Is TVS diode fast enough to protect MCU from MOSFET malfunction?

Question

I am using standart N-channel MOSFET (Fairchild FDS6676) switch like in this picture:

Load is actually 10A resistive and 27V power source is fused with 15A non-recovery fuse. I am driving it directly from 3,3V logic - ARM MCU.

I know that MOSFET will be quite stressed because it is designed for 14,5A continuous current and 10A will be drained for sure. There might me some peaks to 12-13A for few miliseconds. As I calculated, there will be about 3-4W of power loss on this MOSFET.

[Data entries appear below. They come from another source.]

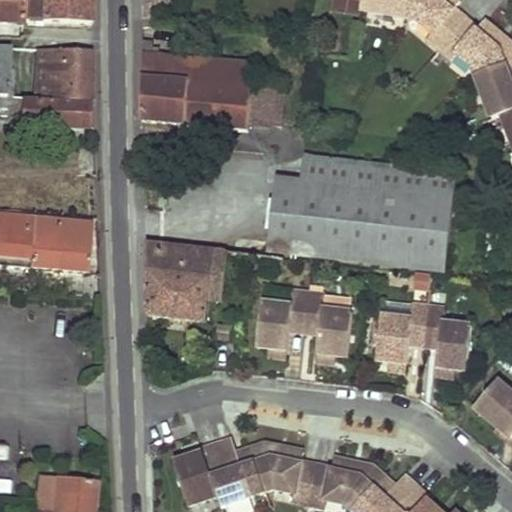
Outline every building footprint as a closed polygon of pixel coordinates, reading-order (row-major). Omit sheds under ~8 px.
[(26,0),(0,0),(0,22),(24,23),(26,0)] [(91,0),(26,0),(24,23),(92,25),(92,10),(91,0)] [(365,0),(366,1),(364,12),(409,20),(413,0),(365,0)] [(458,0),(413,0),(409,20),(420,21),(435,34),(430,39),(443,50),(467,21),(455,11),(462,3),(458,0)] [(511,43),(486,22),(479,30),(467,21),(443,50),(455,61),(460,55),(475,67),(479,77),(507,67),(508,71),(511,69),(511,43)] [(145,106),(145,122),(252,131),(253,122),(255,87),(253,87),(203,82),(205,61),(161,56),(161,50),(153,49),(154,41),(144,41),(145,106)] [(8,50),(0,49),(0,92),(7,93),(8,50)] [(92,52),(38,51),(37,100),(92,103),(92,80),(92,52)] [(253,87),(256,67),(205,61),(203,82),(253,87)] [(511,69),(508,71),(507,67),(479,77),(495,121),(505,117),(511,114),(511,69)] [(282,125),(286,91),(255,87),(253,122),(282,125)] [(37,100),(0,97),(0,122),(91,128),(92,103),(37,100)] [(432,169),(309,155),(307,181),(297,181),(280,179),(270,252),(288,254),(446,272),(454,198),(429,195),(432,169)] [(429,195),(454,198),(457,172),(432,169),(429,195)] [(92,224),(0,215),(0,245),(33,248),(31,270),(88,274),(92,224)] [(230,255),(148,245),(149,318),(208,324),(211,303),(224,304),(230,255)] [(416,272),(414,289),(430,291),(432,274),(416,272)] [(264,304),(259,349),(271,350),(289,352),(292,332),(292,325),(307,326),(311,294),(295,292),(293,308),(264,304)] [(325,311),(327,296),(311,294),(307,326),(322,328),(321,335),(319,355),(337,357),(349,359),(354,314),(325,311)] [(384,318),(379,362),(391,363),(409,365),(411,346),(412,339),(427,340),(430,308),(414,306),(413,321),(384,318)] [(445,325),(446,310),(430,308),(427,340),(442,342),(441,349),(439,369),(457,371),(469,373),(474,328),(445,325)] [(292,325),(292,332),(307,334),(307,326),(292,325)] [(322,328),(307,326),(307,334),(321,335),(322,328)] [(427,340),(412,339),(411,346),(426,347),(427,340)] [(442,342),(427,340),(426,347),(441,349),(442,342)] [(289,352),(271,350),(270,358),(288,360),(289,352)] [(319,355),(318,364),(337,366),(337,357),(319,355)] [(409,365),(391,363),(390,372),(408,374),(409,365)] [(439,369),(438,378),(456,380),(457,371),(439,369)] [(511,393),(500,383),(477,410),(500,429),(511,439),(511,393)] [(511,445),(511,439),(500,429),(497,433),(511,445)] [(234,441),(219,447),(228,476),(214,480),(219,498),(223,508),(267,494),(258,465),(254,467),(252,461),(242,464),(239,455),(234,441)] [(267,446),(249,452),(252,461),(254,467),(258,465),(267,494),(277,491),(296,495),(294,502),(311,505),(318,468),(303,464),(305,454),(267,446)] [(204,455),(176,465),(190,507),(219,498),(214,480),(228,476),(219,447),(203,452),(204,455)] [(249,452),(239,455),(242,464),(252,461),(249,452)] [(334,471),(318,468),(311,505),(327,509),(328,501),(347,506),(352,509),(354,511),(355,511),(375,490),(378,493),(382,488),(389,481),(374,468),(352,464),(336,460),(334,471)] [(95,511),(99,482),(42,476),(38,509),(55,511),(95,511)] [(390,495),(382,488),(378,493),(375,490),(355,511),(399,511),(398,511),(418,488),(406,477),(396,488),(390,495)] [(396,488),(389,481),(382,488),(390,495),(396,488)] [(431,499),(418,488),(398,511),(399,511),(438,511),(428,502),(431,499)]
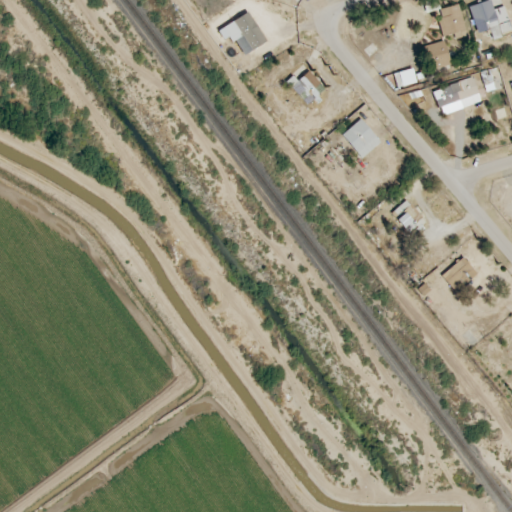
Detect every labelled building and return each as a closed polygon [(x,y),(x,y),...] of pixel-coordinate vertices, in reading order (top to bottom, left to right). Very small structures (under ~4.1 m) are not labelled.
[(489,0),(468,7),(477,33),(489,29),(492,39),(511,32),(504,6),(493,9),(489,0)] [(467,36),(458,4),(439,10),(442,19),(438,21),(442,37),(454,33),(456,39),(467,36)] [(231,42),(243,35),(251,50),(265,42),(249,12),(222,27),(231,42)] [(425,46),(432,70),(451,64),(443,40),(425,46)] [(326,89),(306,68),(288,85),(308,106),(326,89)] [(393,74),(397,87),(416,82),(412,69),(393,74)] [(480,101),(472,77),(432,92),(441,116),(480,101)] [(341,135),(361,159),(380,143),(360,119),(341,135)] [(402,203),(391,216),(411,232),(422,219),(402,203)] [(441,275),(453,291),(476,274),(464,258),(441,275)]
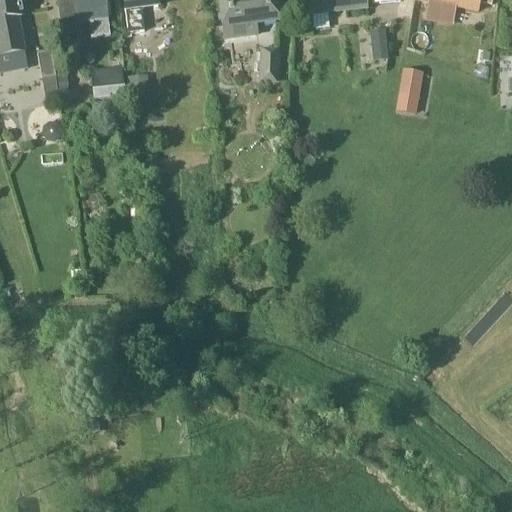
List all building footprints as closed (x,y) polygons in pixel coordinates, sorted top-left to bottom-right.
[(18,20),(22,19),(18,0),(0,0),(0,58),(25,54),(18,20)] [(106,31),(102,0),(73,0),(74,5),(58,7),(62,37),(106,31)] [(156,0),(122,0),(125,13),(128,35),(144,33),(141,11),(158,9),(156,0)] [(274,0),(218,0),(224,44),(258,40),(256,27),(278,24),(274,0)] [(364,0),(309,0),(311,16),(365,10),(364,0)] [(494,0),(416,0),(416,2),(492,16),(494,0)] [(386,32),(370,34),(374,63),(389,61),(386,32)] [(280,52),(260,51),(259,85),(278,86),(280,52)] [(55,79),(50,54),(37,56),(41,81),(55,79)] [(482,60),(481,67),(488,68),(489,61),(485,60),(482,60)] [(422,76),(403,73),(396,114),(415,117),(422,76)] [(126,104),(150,100),(146,74),(122,77),(125,99),(126,104)] [(94,103),(125,99),(122,77),(91,81),(94,103)] [(57,79),(60,101),(79,99),(78,92),(68,93),(66,78),(57,79)] [(49,80),(49,84),(52,102),(59,101),(56,79),(49,80)]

I have heatsink mounted, but still concerned about reliability (always with thermally stressed parts). In case of MOSFET break/malfunction (overcurrent peak above 14,5A or over-temperature failure), MOSFETS often shorts all terminals, so I could get 27V to gate and directly to MCU port. In case that S-D burned together will blow my fuse, but in case only S-G not...

My question is - is TVS protection diode fast enought to protect MCU in such scenario? Or is there any better approach? I am considering Littelfuse AQ4020-01FTG-C.

Thank you

Answer 1

Yes a TVS Diode, unidirectional, can protect your MCU if the fuse blows fast enough before the TVS diode gets burned itself. So you must use a fast blowing fuse with the smallest amperage possible. (Your symbol shows a bidirectional and it's not necessary.)

You didn't explain what type of signal will come from the MCU. Is it on/off, low frequency or high frequency? Depending on this, you can chose stronger protection with varistors. They are more robust than TVS diodes but have a capacitance of 1000 to 10 000 pF, compared to single digit pF or sub pF capacitance of a TVS Diode.

Also add a resistor, between the TVS Diode or the varistor if you choose one, and the MCU. you can go as high as 22K but here again, the higher the value, the lower the frequency.

But there is another problem, not part of the question: 3.3V is a bit low, the bare minimum in fact, for the MOSFET gate, For better MOSFET efficiency, less Rds, it's better to use at least 5V and possibly more, up to 16V. The more the better. So I would suggest to add a circuit to bring more voltage to this gate. With a second MOSFET for example. For 10A, that's what I would do.

Answer 2

You could split Rin in half and add a clamp to the middle node, for example a cheap jellybean BJT.

Speaking of cheap- it sounds like you're going a little cheap on the MOSFET, why not use a better MOSFET that has a higher rating and lower Rds(on) so you're not throwing away watts of power? It also does not have guaranteed Rds(on) with 3.3V drive so you're gambling. For example, this one, which would have perhaps 300mW dissipation. It's also about the same price.